INSTRUCTION – Scan the material for the word "like", and copy each line where it shows up.
....
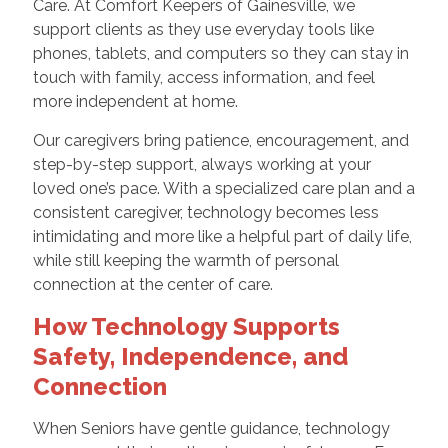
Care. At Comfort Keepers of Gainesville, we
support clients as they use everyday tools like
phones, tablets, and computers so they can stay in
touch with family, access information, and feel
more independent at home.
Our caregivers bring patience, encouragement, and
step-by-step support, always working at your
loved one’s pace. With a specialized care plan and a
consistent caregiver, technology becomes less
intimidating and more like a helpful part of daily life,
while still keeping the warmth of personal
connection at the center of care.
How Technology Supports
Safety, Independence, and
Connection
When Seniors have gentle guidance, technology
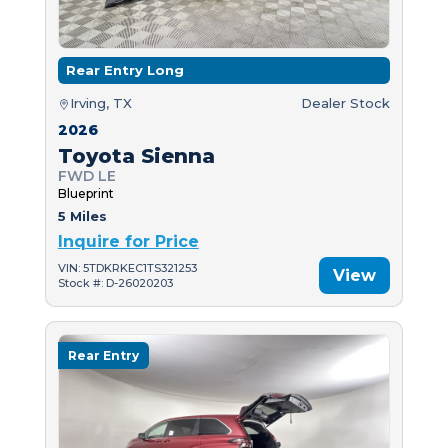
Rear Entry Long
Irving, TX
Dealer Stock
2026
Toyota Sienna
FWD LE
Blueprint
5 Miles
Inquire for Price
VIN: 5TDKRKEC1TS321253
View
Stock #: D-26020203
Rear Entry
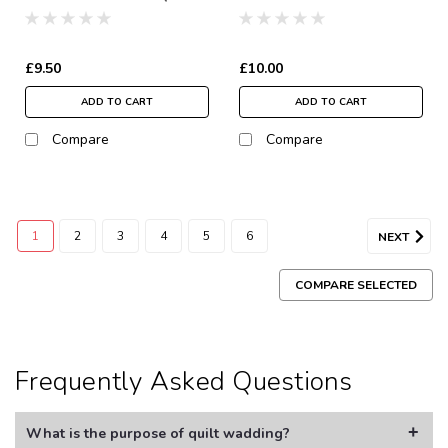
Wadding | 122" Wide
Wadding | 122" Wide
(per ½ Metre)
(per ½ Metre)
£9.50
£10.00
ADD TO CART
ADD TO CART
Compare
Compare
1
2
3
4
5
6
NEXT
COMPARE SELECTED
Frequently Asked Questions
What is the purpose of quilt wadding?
....
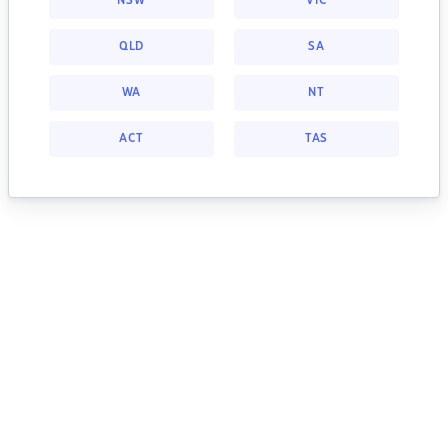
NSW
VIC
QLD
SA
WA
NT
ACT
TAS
....
RESULT OF THIS EXERCISE –
support clients as they use everyday tools like
intimidating and more like a helpful part of daily life,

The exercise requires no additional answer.